I read an interesting piece in preparation for my studies. Firstly it talked about the usual concept of a monster movie and what defines the monster. Easy – something that threatens tradition ideological perceptions. Zombies, werewolves, vampires, Frankenstein… Each ‘monster’ is seen as something that goes against preconceived social constraints. 1) Zombies are meant to be dead but “They’re coming to get your Barbara!”. They threaten the sociological structure of humanity. 2) Werewolves, half man, half wolf. Hybrid? What on earth is that? No, that doesn’t fit into our species categorisation. Must be a monster. 3) Vampires, a lot like zombies, they’re undead and they want to suck virgin blood, they threaten masculinity, therefore, they are stamped as a monster.
Of course, this is a very brief overview of the definitions of ‘monster’ and to go back to my childhood and read of witches in candy cottages and crippled old men with ridiculous names, I can show there are many more definitions of monster.
Now, the shark is an interesting monster. In the first part of my reading, it seemed that the shark was simply an exaggerated fear of the threat to the patriarchal figure (Sheriff Brody) being unable to fulfil his masculine role and the threat to the nuclear family being torn apart by a tragic incident. I agreed, I do agree. This shark does threaten the ideological discourse of the quaint Amityville. But the other half of my reading suggested that not only does it threaten the town and its values, but it is also a representation of the fear of feminine sexuality.
This is where I became confused and talked myself through the film with this theory in mind.
The first victim of this shark is a young woman. Why her? In the first iconic scene of the film the young woman runs towards the water, stripping off her clothes.
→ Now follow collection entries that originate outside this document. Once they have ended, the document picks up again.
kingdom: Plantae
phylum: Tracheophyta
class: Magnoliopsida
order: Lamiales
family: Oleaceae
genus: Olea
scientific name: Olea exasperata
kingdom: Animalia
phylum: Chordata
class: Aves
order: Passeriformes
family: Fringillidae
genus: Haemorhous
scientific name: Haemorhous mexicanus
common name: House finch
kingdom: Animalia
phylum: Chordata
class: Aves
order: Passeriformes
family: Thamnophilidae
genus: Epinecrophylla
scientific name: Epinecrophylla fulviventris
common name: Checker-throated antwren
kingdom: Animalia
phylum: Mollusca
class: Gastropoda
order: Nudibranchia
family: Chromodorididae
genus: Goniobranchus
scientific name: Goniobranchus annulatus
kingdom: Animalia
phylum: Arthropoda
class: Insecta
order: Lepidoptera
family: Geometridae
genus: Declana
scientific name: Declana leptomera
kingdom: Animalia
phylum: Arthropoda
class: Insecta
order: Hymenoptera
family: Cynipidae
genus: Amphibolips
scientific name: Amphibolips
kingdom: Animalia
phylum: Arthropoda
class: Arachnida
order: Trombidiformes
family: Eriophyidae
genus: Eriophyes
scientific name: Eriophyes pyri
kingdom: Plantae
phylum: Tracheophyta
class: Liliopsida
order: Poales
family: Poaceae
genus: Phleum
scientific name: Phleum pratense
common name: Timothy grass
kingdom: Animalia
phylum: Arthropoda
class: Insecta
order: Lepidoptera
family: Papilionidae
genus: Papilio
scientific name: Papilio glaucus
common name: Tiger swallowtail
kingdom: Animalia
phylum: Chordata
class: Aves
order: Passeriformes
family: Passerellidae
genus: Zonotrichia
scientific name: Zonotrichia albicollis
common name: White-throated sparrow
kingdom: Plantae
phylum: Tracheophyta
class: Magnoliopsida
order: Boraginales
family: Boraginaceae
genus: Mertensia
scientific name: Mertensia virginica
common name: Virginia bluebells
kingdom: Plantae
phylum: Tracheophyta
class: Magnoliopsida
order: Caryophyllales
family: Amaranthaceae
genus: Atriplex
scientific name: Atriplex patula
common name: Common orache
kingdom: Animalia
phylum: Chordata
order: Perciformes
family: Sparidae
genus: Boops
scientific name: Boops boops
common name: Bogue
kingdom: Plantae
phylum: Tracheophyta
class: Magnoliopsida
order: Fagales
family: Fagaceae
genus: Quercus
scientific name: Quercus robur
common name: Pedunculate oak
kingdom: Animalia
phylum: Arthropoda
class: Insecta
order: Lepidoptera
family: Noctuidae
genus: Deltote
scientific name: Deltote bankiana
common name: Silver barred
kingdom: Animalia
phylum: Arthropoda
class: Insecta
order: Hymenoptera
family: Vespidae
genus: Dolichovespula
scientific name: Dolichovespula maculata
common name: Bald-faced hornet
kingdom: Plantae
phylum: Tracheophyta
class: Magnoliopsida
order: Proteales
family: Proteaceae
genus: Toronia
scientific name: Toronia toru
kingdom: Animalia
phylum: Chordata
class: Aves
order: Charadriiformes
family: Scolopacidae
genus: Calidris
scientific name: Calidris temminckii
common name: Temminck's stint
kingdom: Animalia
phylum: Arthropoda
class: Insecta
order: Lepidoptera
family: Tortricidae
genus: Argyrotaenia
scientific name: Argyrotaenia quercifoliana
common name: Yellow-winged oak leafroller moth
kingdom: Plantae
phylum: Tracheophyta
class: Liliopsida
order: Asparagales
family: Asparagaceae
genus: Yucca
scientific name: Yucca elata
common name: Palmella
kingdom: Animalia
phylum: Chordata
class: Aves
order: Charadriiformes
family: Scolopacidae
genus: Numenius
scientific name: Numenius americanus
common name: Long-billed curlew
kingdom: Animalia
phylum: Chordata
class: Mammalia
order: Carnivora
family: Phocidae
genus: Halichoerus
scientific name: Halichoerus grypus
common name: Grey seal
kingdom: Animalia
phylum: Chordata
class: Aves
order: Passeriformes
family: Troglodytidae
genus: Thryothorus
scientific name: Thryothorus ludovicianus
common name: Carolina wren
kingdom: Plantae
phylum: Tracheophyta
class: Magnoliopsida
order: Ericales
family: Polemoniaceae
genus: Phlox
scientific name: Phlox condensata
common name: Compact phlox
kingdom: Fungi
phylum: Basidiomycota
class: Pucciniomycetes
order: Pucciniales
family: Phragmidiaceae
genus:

Behind her is an adolescent male obviously seduced by her, trying to keep up with her sexually liberated ways, stumbling while he tries to pull off his own clothes delaying him in entering the water which evidently saves his life. What follows is a violent struggle between the shark and the woman, of which my reading likened with a rape scene.
Coincidence that the sharks first victim is this sexually motivated woman? Or is this a subconscious warning to women practicing sexual liberation? Also note that twice Brodys wife attempts to seduce him which correlates with the death and possible death of a child.
When I first read this symbolic theory my first thought was, “but I thought the shark was a male?”.
Even as a child I associated the shark as a male figure. Strong, aggressive, solitary. Things society would normally associate with masculinity. (Obviously, this is the 21st century and gender is fluid, so I’d like to point out I’m using knowledge from when this was made in the 70’s).
Could this shark be a subconscious representation of societies fear of feminine sexuality? Is this what Steven Spielberg subconsciously thought? Should we now be worried of how the inner thoughts of a Hollywood director can directly influence our perceptions of women, LGBTQs and race? Or is this just simply a monster movie designed to keep you on the edge of your seat wanting more gore?